• _What to do_:
A) Answer these questions using the piece on Fiji's media censorship:
(i) Under what legislation does Fiji's regime control the media?
(ii) Which official does the section 'Control of Broadcast and Publications' empower to monitor content?
(iii) At which university is the piece's author a Masters student?
B) In the piece on Fiji's media censorship, turn the paragraph beginning "Fiji's regime relies on" into a short bulleted list that keeps its main facts.
C) From the piece on Fiji's media censorship, return the passage starting at "The irony is" and ending at "silenced this space.", copied without any changes.

• _Selected passage_:
## start

Anushika de Alwis Gunawardana is a Masters student at the University of Sydney. Webdiary welcomes her, and thanks her for a thoughtful piece on a recent and most troubling developments in the Pacific region - even though to some extent events in Fiji may feel like Groundhog Day.

Patriotic injustice and Fiji's media
by Anushika de Alwis Gunawardana

In Fiji, the military regime has been exercising the time-honoured routine of silencing critique by media censorship. If the expectation was to ensure social stability and continued power, then, thus far, they have been successful.

The irony is that censorship is hardly a patriotic strategy. Yet it is Prime Minister Commodore Josaia Voreqe Bainimarama's key message, justifying political decisions and discouraging rebellion. In the first address to the nation, he says, “We must all be loyal to Fiji; we must be patriotic; we must put Fiji first.”

What is patriotism?

It means loving, supporting and defending one's country, but it also means strength to critique power structures. Media have historically had a central role in supporting healthy political debate within democracies. Yet, Fiji's regime has denied the value of critical thought, which generates debate, constructive discussion and lets you explore paths to negotiation. Censoring the media has silenced this space.

Fiji's regime relies on the Public Emergency Regulations 2009. to control the media. The section 'Control of Broadcast and Publications' gives the Permanent Secretary for Information authority to monitor content and shut down dissenting media institutions. The regulations have led to the mandatory presence of a Ministery of Information official and a policeman in newsrooms, deportation of foreign journalists, shutdown of ABC Radio Australia's FM transmitters, and charges of internet restrictions and email monitoring.

## end

(Dataset entries)
## start

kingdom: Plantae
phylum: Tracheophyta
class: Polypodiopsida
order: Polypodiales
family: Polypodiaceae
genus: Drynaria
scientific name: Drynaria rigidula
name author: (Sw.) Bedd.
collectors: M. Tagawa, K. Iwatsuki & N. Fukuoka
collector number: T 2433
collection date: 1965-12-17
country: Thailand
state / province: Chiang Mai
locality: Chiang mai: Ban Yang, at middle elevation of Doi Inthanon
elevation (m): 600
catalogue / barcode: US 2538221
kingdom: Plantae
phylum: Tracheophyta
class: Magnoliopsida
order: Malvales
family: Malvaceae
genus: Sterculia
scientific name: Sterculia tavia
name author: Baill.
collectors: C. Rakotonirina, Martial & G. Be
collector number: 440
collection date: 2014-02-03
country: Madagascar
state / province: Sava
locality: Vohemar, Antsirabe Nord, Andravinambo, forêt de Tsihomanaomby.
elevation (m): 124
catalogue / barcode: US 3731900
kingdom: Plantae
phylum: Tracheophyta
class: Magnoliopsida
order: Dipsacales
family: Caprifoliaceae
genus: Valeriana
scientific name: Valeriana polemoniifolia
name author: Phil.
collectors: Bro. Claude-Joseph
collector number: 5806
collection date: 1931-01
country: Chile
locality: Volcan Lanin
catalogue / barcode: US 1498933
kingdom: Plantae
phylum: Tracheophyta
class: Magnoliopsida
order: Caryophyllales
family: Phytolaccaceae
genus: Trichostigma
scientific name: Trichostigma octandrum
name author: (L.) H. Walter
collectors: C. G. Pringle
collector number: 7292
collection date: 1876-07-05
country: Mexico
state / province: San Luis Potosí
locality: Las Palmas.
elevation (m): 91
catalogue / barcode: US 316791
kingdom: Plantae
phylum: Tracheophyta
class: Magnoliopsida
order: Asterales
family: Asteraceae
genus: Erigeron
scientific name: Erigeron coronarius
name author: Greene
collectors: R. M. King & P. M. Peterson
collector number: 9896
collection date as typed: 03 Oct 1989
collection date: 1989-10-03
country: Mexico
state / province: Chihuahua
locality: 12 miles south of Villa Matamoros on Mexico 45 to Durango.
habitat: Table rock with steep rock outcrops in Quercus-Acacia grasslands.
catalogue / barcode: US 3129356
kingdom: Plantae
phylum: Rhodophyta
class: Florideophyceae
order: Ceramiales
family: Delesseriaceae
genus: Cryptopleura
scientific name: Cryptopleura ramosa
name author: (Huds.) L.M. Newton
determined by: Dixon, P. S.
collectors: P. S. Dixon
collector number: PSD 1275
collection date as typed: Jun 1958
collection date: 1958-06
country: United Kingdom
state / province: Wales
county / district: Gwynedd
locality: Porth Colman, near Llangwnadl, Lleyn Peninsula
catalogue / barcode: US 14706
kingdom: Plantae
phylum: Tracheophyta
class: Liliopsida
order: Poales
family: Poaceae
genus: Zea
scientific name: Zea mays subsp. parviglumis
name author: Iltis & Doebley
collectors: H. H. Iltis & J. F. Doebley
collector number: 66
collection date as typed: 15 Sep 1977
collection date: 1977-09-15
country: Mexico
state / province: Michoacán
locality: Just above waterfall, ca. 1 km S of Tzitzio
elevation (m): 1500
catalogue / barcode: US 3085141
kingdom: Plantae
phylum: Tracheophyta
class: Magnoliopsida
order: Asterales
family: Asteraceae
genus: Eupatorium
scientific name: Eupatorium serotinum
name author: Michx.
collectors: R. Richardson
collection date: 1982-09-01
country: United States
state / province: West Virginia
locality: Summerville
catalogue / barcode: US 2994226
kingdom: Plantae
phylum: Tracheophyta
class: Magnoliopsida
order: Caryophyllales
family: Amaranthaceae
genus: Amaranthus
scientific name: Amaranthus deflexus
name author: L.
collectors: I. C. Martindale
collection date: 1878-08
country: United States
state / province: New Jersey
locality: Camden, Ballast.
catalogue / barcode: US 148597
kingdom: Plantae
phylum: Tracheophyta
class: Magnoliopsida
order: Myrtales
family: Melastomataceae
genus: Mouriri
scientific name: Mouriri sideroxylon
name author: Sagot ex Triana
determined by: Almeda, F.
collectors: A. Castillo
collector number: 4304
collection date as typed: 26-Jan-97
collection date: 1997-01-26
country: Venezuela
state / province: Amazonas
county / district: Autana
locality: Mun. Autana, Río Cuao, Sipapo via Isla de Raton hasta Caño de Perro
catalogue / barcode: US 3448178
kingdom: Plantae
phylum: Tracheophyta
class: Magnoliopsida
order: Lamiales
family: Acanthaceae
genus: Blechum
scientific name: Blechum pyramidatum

## end

• _Full answers_:
A)
(i) The Public Emergency Regulations 2009.
(ii) The Permanent Secretary for Information.
(iii) The University of Sydney.

B)
- Fiji's regime controls the media through the Public Emergency Regulations 2009.
- Their section 'Control of Broadcast and Publications' lets the Permanent Secretary for Information monitor content and shut down dissenting media institutions.
- Effects of the regulations:
  - A Ministry of Information official and a policeman must be present in newsrooms.
  - Foreign journalists have been deported.
  - ABC Radio Australia's FM transmitters have been shut down.
  - There are charges of internet restrictions and email monitoring.

C)
The irony is that censorship is hardly a patriotic strategy. Yet it is Prime Minister Commodore Josaia Voreqe Bainimarama's key message, justifying political decisions and discouraging rebellion. In the first address to the nation, he says, “We must all be loyal to Fiji; we must be patriotic; we must put Fiji first.”

What is patriotism?

It means loving, supporting and defending one's country, but it also means strength to critique power structures. Media have historically had a central role in supporting healthy political debate within democracies. Yet, Fiji's regime has denied the value of critical thought, which generates debate, constructive discussion and lets you explore paths to negotiation. Censoring the media has silenced this space.